On the macro-economic front, the normal process of oligopolisation will spike. The benefit of a depression to capitalism as a whole is, as the conservative economist Joseph Schumpeter recognised, from a gale of creative destruction. That means the destruction of firms of the size of GM and Ford.

At the micro-economic level, even a serious recession will shatter generations X and Y, who have never known more deprivation than retail envy. Their harrowing will be much harsher than poverty was on the 1930s victims who had been weaned on frugal comforts, not expecting super-affluence. Far fewer will know how to feed themselves once they are no longer compelled to eat out because of their excessive hours at work.

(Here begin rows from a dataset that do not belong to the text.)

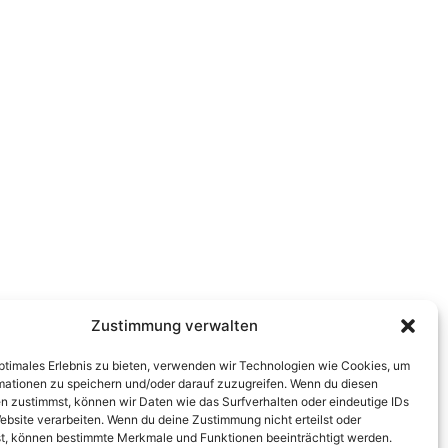
Zustimmung verwalten
optimales Erlebnis zu bieten, verwenden wir Technologien wie Cookies, um
mationen zu speichern und/oder darauf zuzugreifen. Wenn du diesen
n zustimmst, können wir Daten wie das Surfverhalten oder eindeutige IDs
ebsite verarbeiten. Wenn du deine Zustimmung nicht erteilst oder
t, können bestimmte Merkmale und Funktionen beeinträchtigt werden.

This material deprivation will provoke identify crises. Bourgeois individualism has shrunk from being defined in the Renaissance by what one creates, to what one makes, to what one owns, and now to whatever gadget one has most recently bought. Self-esteem is reduced to the exchange of credit for a commodity which loses its prime use value by being purchased. What happens to the sense of self when the buying has to stop?

The social consequences of an end ot retail therapy will rip through civil society. Reflecting on the recession of the mid-1970s, the then head of CRA, Sir Roderick Carnegie, warned that “A society raised on champagne tastes may not be a polite or a pleasant one if it is reduced to a beer income.”  That shadow over bourgeois democracy is larger in this era of anti-terrorism.

The environmental consequences will be catastrophic. Although the burning of fossil fuels and the use of other non-renewables will be cut as a result of the slashing in effective demand, the corporations and the poorest alike will be driven to plunder the wealth of nature for survival. Expensive renewables will be out of the window. It remains to be seen how many promoters of carbon markets will be happy to pass the fate of their goddess to the traders who brought on this pillage.

That skim through the consequences leaves us with a pendant to the pivotal question: if capitalism can indeed collapse, can it also rise again? To approach an answer, we must look again at the 1930s. The conventional belief is that Roosevelt’s New Deal rescued the US. In truth, the downturn of 1937-8 was as steep as that at the start of the deflationary cycle. What dragged the world out of depression was global war. That gale of destruction lost some of its creative promise at Hiroshima.

(Crikey declined an earlier version in July 2007 as “too depressing”.)